## Activity list
(a) Name, in order, each door, room, passage or opening that the account of the cave under 8 Castle Gate passes through on the way from the street down into the cave.
(b) Write the next part of the account of the cave under 8 Castle Gate, picking up after its final sentence.

## Text under study
══════

Friday, 13 December 2013

Underneath 8 Castle Gate

As part of A Walk Through the Underworld, our imaginative tour of Nottingham's caves, we walked along Castle Gate and paused outside number 8.

No. 8 Castle Gate hides an intriguing little cave, only big enough for two or three people at a time to enter, so we couldn't take our tour group in. However we did stop outside and think for a moment about the idea of what was beneath our feet, and I was able to describe the cave, having visited it a few times myself.

Standing outside no. 8, a grand and decorative mid century red brick building, one would never think there was a cave complex underneath. To access it, you enter the building through its large blue wooden doors under ornamental stone arches, walk through modern offices, down a long corridor, before being led into a rather nice library and meeting room, with dark wooden bookshelves and deep blue fabric upholstered chairs. In the corner of this room, behind a glass door, is a hole in the floor.

The hole is just big enough for one relatively slim person to get through. A tightly spiralled wrought iron staircase takes you down steeply to a completely different world.

8 Castle Gate's cave has several circular spaces adjoining the central area at the bottom of the steps. The walls are golden sandstone with red blemishes. There is a large circular pit on the right, a ledge around it just big enough for one person to circumnavigate.

On the left is total darkness, but investigation with a torch shows carved columns holding up the arched roof, standing in very still, deep green water surfaced with the fluffy flowers of algae.

══════

## Extracted data

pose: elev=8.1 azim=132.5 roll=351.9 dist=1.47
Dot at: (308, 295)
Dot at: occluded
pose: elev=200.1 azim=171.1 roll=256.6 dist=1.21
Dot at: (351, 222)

══════

## Answer section
(a)
1. The large blue wooden doors under ornamental stone arches
2. The modern offices
3. A long corridor
4. The library and meeting room
5. The glass door in the corner of that room
6. The hole in the floor
7. The tightly spiraled wrought iron staircase

(b)
I imagine hiding down here, the dampness and cramped conditions all around, a chamber untouched from past times (other than the introduction of a little lighting), listening in to the modern day administrative concerns in the meeting room directly above. A strange contrast of worlds and times; the cave a product of the hard labours of men and a remnant of the dirtiest of manual work, tanners worked here, whilst directly above in the manicured modern day the work is cerebral and clean.

The building is now occupied by the main administrative office of The Congregational Federation, who are obviously very proud of their little hidden gem. As a result of our contact with them, they have commissioned me to create a drawing of their cave to hang in the meeting room by the cave entrance. This has been my project for the last month, and is near completion. I should be able to install it early in the new year.

I'm really enjoying making the work and it has helped to keep my mind in contact with the whole experience of A Walk Through the Underworld. LJ and I are both so excited about launching our Box of Things at the event on 19th January. We hope you can join us.